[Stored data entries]
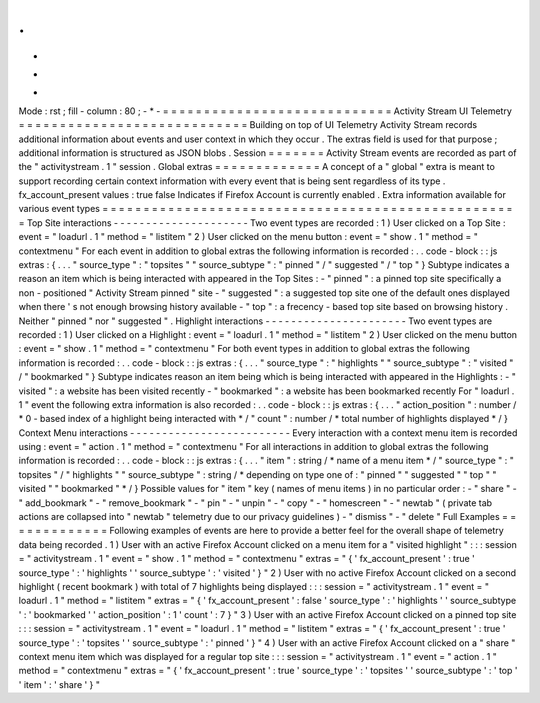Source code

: .
.
-
*
-
Mode
:
rst
;
fill
-
column
:
80
;
-
*
-
=
=
=
=
=
=
=
=
=
=
=
=
=
=
=
=
=
=
=
=
=
=
=
=
=
=
=
=
Activity
Stream
UI
Telemetry
=
=
=
=
=
=
=
=
=
=
=
=
=
=
=
=
=
=
=
=
=
=
=
=
=
=
=
=
Building
on
top
of
UI
Telemetry
Activity
Stream
records
additional
information
about
events
and
user
context
in
which
they
occur
.
The
extras
field
is
used
for
that
purpose
;
additional
information
is
structured
as
JSON
blobs
.
Session
=
=
=
=
=
=
=
Activity
Stream
events
are
recorded
as
part
of
the
"
activitystream
.
1
"
session
.
Global
extras
=
=
=
=
=
=
=
=
=
=
=
=
=
A
concept
of
a
"
global
"
extra
is
meant
to
support
recording
certain
context
information
with
every
event
that
is
being
sent
regardless
of
its
type
.
fx_account_present
values
:
true
false
Indicates
if
Firefox
Account
is
currently
enabled
.
Extra
information
available
for
various
event
types
=
=
=
=
=
=
=
=
=
=
=
=
=
=
=
=
=
=
=
=
=
=
=
=
=
=
=
=
=
=
=
=
=
=
=
=
=
=
=
=
=
=
=
=
=
=
=
=
=
=
=
Top
Site
interactions
-
-
-
-
-
-
-
-
-
-
-
-
-
-
-
-
-
-
-
-
-
Two
event
types
are
recorded
:
1
)
User
clicked
on
a
Top
Site
:
event
=
"
loadurl
.
1
"
method
=
"
listitem
"
2
)
User
clicked
on
the
menu
button
:
event
=
"
show
.
1
"
method
=
"
contextmenu
"
For
each
event
in
addition
to
global
extras
the
following
information
is
recorded
:
.
.
code
-
block
:
:
js
extras
:
{
.
.
.
"
source_type
"
:
"
topsites
"
"
source_subtype
"
:
"
pinned
"
/
"
suggested
"
/
"
top
"
}
Subtype
indicates
a
reason
an
item
which
is
being
interacted
with
appeared
in
the
Top
Sites
:
-
"
pinned
"
:
a
pinned
top
site
specifically
a
non
-
positioned
"
Activity
Stream
pinned
"
site
-
"
suggested
"
:
a
suggested
top
site
one
of
the
default
ones
displayed
when
there
'
s
not
enough
browsing
history
available
-
"
top
"
:
a
frecency
-
based
top
site
based
on
browsing
history
.
Neither
"
pinned
"
nor
"
suggested
"
.
Highlight
interactions
-
-
-
-
-
-
-
-
-
-
-
-
-
-
-
-
-
-
-
-
-
-
Two
event
types
are
recorded
:
1
)
User
clicked
on
a
Highlight
:
event
=
"
loadurl
.
1
"
method
=
"
listitem
"
2
)
User
clicked
on
the
menu
button
:
event
=
"
show
.
1
"
method
=
"
contextmenu
"
For
both
event
types
in
addition
to
global
extras
the
following
information
is
recorded
:
.
.
code
-
block
:
:
js
extras
:
{
.
.
.
"
source_type
"
:
"
highlights
"
"
source_subtype
"
:
"
visited
"
/
"
bookmarked
"
}
Subtype
indicates
reason
an
item
being
which
is
being
interacted
with
appeared
in
the
Highlights
:
-
"
visited
"
:
a
website
has
been
visited
recently
-
"
bookmarked
"
:
a
website
has
been
bookmarked
recently
For
"
loadurl
.
1
"
event
the
following
extra
information
is
also
recorded
:
.
.
code
-
block
:
:
js
extras
:
{
.
.
.
"
action_position
"
:
number
/
*
0
-
based
index
of
a
highlight
being
interacted
with
*
/
"
count
"
:
number
/
*
total
number
of
highlights
displayed
*
/
}
Context
Menu
interactions
-
-
-
-
-
-
-
-
-
-
-
-
-
-
-
-
-
-
-
-
-
-
-
-
-
Every
interaction
with
a
context
menu
item
is
recorded
using
:
event
=
"
action
.
1
"
method
=
"
contextmenu
"
For
all
interactions
in
addition
to
global
extras
the
following
information
is
recorded
:
.
.
code
-
block
:
:
js
extras
:
{
.
.
.
"
item
"
:
string
/
*
name
of
a
menu
item
*
/
"
source_type
"
:
"
topsites
"
/
"
highlights
"
"
source_subtype
"
:
string
/
*
depending
on
type
one
of
:
"
pinned
"
"
suggested
"
"
top
"
"
visited
"
"
bookmarked
"
*
/
}
Possible
values
for
"
item
"
key
(
names
of
menu
items
)
in
no
particular
order
:
-
"
share
"
-
"
add_bookmark
"
-
"
remove_bookmark
"
-
"
pin
"
-
"
unpin
"
-
"
copy
"
-
"
homescreen
"
-
"
newtab
"
(
private
tab
actions
are
collapsed
into
"
newtab
"
telemetry
due
to
our
privacy
guidelines
)
-
"
dismiss
"
-
"
delete
"
Full
Examples
=
=
=
=
=
=
=
=
=
=
=
=
=
Following
examples
of
events
are
here
to
provide
a
better
feel
for
the
overall
shape
of
telemetry
data
being
recorded
.
1
)
User
with
an
active
Firefox
Account
clicked
on
a
menu
item
for
a
"
visited
highlight
"
:
:
:
session
=
"
activitystream
.
1
"
event
=
"
show
.
1
"
method
=
"
contextmenu
"
extras
=
"
{
'
fx_account_present
'
:
true
'
source_type
'
:
'
highlights
'
'
source_subtype
'
:
'
visited
'
}
"
2
)
User
with
no
active
Firefox
Account
clicked
on
a
second
highlight
(
recent
bookmark
)
with
total
of
7
highlights
being
displayed
:
:
:
session
=
"
activitystream
.
1
"
event
=
"
loadurl
.
1
"
method
=
"
listitem
"
extras
=
"
{
'
fx_account_present
'
:
false
'
source_type
'
:
'
highlights
'
'
source_subtype
'
:
'
bookmarked
'
'
action_position
'
:
1
'
count
'
:
7
}
"
3
)
User
with
an
active
Firefox
Account
clicked
on
a
pinned
top
site
:
:
:
session
=
"
activitystream
.
1
"
event
=
"
loadurl
.
1
"
method
=
"
listitem
"
extras
=
"
{
'
fx_account_present
'
:
true
'
source_type
'
:
'
topsites
'
'
source_subtype
'
:
'
pinned
'
}
"
4
)
User
with
an
active
Firefox
Account
clicked
on
a
"
share
"
context
menu
item
which
was
displayed
for
a
regular
top
site
:
:
:
session
=
"
activitystream
.
1
"
event
=
"
action
.
1
"
method
=
"
contextmenu
"
extras
=
"
{
'
fx_account_present
'
:
true
'
source_type
'
:
'
topsites
'
'
source_subtype
'
:
'
top
'
'
item
'
:
'
share
'
}
"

* **Assignment**
Reproduce the entries above exactly, without images.

* **Exercise result**
Source code

: .
.
-
*
-
Mode
:
rst
;
fill
-
column
:
80
;
-
*
-
=
=
=
=
=
=
=
=
=
=
=
=
=
=
=
=
=
=
=
=
=
=
=
=
=
=
=
=
Activity
Stream
UI
Telemetry
=
=
=
=
=
=
=
=
=
=
=
=
=
=
=
=
=
=
=
=
=
=
=
=
=
=
=
=
Building
on
top
of
UI
Telemetry
Activity
Stream
records
additional
information
about
events
and
user
context
in
which
they
occur
.
The
extras
field
is
used
for
that
purpose
;
additional
information
is
structured
as
JSON
blobs
.
Session
=
=
=
=
=
=
=
Activity
Stream
events
are
recorded
as
part
of
the
"
activitystream
.
1
"
session
.
Global
extras
=
=
=
=
=
=
=
=
=
=
=
=
=
A
concept
of
a
"
global
"
extra
is
meant
to
support
recording
certain
context
information
with
every
event
that
is
being
sent
regardless
of
its
type
.
fx_account_present
values
:
true
false
Indicates
if
Firefox
Account
is
currently
enabled
.
Extra
information
available
for
various
event
types
=
=
=
=
=
=
=
=
=
=
=
=
=
=
=
=
=
=
=
=
=
=
=
=
=
=
=
=
=
=
=
=
=
=
=
=
=
=
=
=
=
=
=
=
=
=
=
=
=
=
=
Top
Site
interactions
-
-
-
-
-
-
-
-
-
-
-
-
-
-
-
-
-
-
-
-
-
Two
event
types
are
recorded
:
1
)
User
clicked
on
a
Top
Site
:
event
=
"
loadurl
.
1
"
method
=
"
listitem
"
2
)
User
clicked
on
the
menu
button
:
event
=
"
show
.
1
"
method
=
"
contextmenu
"
For
each
event
in
addition
to
global
extras
the
following
information
is
recorded
:
.
.
code
-
block
:
:
js
extras
:
{
.
.
.
"
source_type
"
:
"
topsites
"
"
source_subtype
"
:
"
pinned
"
/
"
suggested
"
/
"
top
"
}
Subtype
indicates
a
reason
an
item
which
is
being
interacted
with
appeared
in
the
Top
Sites
:
-
"
pinned
"
:
a
pinned
top
site
specifically
a
non
-
positioned
"
Activity
Stream
pinned
"
site
-
"
suggested
"
:
a
suggested
top
site
one
of
the
default
ones
displayed
when
there
'
s
not
enough
browsing
history
available
-
"
top
"
:
a
frecency
-
based
top
site
based
on
browsing
history
.
Neither
"
pinned
"
nor
"
suggested
"
.
Highlight
interactions
-
-
-
-
-
-
-
-
-
-
-
-
-
-
-
-
-
-
-
-
-
-
Two
event
types
are
recorded
:
1
)
User
clicked
on
a
Highlight
:
event
=
"
loadurl
.
1
"
method
=
"
listitem
"
2
)
User
clicked
on
the
menu
button
:
event
=
"
show
.
1
"
method
=
"
contextmenu
"
For
both
event
types
in
addition
to
global
extras
the
following
information
is
recorded
:
.
.
code
-
block
:
:
js
extras
:
{
.
.
.
"
source_type
"
:
"
highlights
"
"
source_subtype
"
:
"
visited
"
/
"
bookmarked
"
}
Subtype
indicates
reason
an
item
being
which
is
being
interacted
with
appeared
in
the
Highlights
:
-
"
visited
"
:
a
website
has
been
visited
recently
-
"
bookmarked
"
:
a
website
has
been
bookmarked
recently
For
"
loadurl
.
1
"
event
the
following
extra
information
is
also
recorded
:
.
.
code
-
block
:
:
js
extras
:
{
.
.
.
"
action_position
"
:
number
/
*
0
-
based
index
of
a
highlight
being
interacted
with
*
/
"
count
"
:
number
/
*
total
number
of
highlights
displayed
*
/
}
Context
Menu
interactions
-
-
-
-
-
-
-
-
-
-
-
-
-
-
-
-
-
-
-
-
-
-
-
-
-
Every
interaction
with
a
context
menu
item
is
recorded
using
:
event
=
"
action
.
1
"
method
=
"
contextmenu
"
For
all
interactions
in
addition
to
global
extras
the
following
information
is
recorded
:
.
.
code
-
block
:
:
js
extras
:
{
.
.
.
"
item
"
:
string
/
*
name
of
a
menu
item
*
/
"
source_type
"
:
"
topsites
"
/
"
highlights
"
"
source_subtype
"
:
string
/
*
depending
on
type
one
of
:
"
pinned
"
"
suggested
"
"
top
"
"
visited
"
"
bookmarked
"
*
/
}
Possible
values
for
"
item
"
key
(
names
of
menu
items
)
in
no
particular
order
:
-
"
share
"
-
"
add_bookmark
"
-
"
remove_bookmark
"
-
"
pin
"
-
"
unpin
"
-
"
copy
"
-
"
homescreen
"
-
"
newtab
"
(
private
tab
actions
are
collapsed
into
"
newtab
"
telemetry
due
to
our
privacy
guidelines
)
-
"
dismiss
"
-
"
delete
"
Full
Examples
=
=
=
=
=
=
=
=
=
=
=
=
=
Following
examples
of
events
are
here
to
provide
a
better
feel
for
the
overall
shape
of
telemetry
data
being
recorded
.
1
)
User
with
an
active
Firefox
Account
clicked
on
a
menu
item
for
a
"
visited
highlight
"
:
:
:
session
=
"
activitystream
.
1
"
event
=
"
show
.
1
"
method
=
"
contextmenu
"
extras
=
"
{
'
fx_account_present
'
:
true
'
source_type
'
:
'
highlights
'
'
source_subtype
'
:
'
visited
'
}
"
2
)
User
with
no
active
Firefox
Account
clicked
on
a
second
highlight
(
recent
bookmark
)
with
total
of
7
highlights
being
displayed
:
:
:
session
=
"
activitystream
.
1
"
event
=
"
loadurl
.
1
"
method
=
"
listitem
"
extras
=
"
{
'
fx_account_present
'
:
false
'
source_type
'
:
'
highlights
'
'
source_subtype
'
:
'
bookmarked
'
'
action_position
'
:
1
'
count
'
:
7
}
"
3
)
User
with
an
active
Firefox
Account
clicked
on
a
pinned
top
site
:
:
:
session
=
"
activitystream
.
1
"
event
=
"
loadurl
.
1
"
method
=
"
listitem
"
extras
=
"
{
'
fx_account_present
'
:
true
'
source_type
'
:
'
topsites
'
'
source_subtype
'
:
'
pinned
'
}
"
4
)
User
with
an
active
Firefox
Account
clicked
on
a
"
share
"
context
menu
item
which
was
displayed
for
a
regular
top
site
:
:
:
session
=
"
activitystream
.
1
"
event
=
"
action
.
1
"
method
=
"
contextmenu
"
extras
=
"
{
'
fx_account_present
'
:
true
'
source_type
'
:
'
topsites
'
'
source_subtype
'
:
'
top
'
'
item
'
:
'
share
'
}
"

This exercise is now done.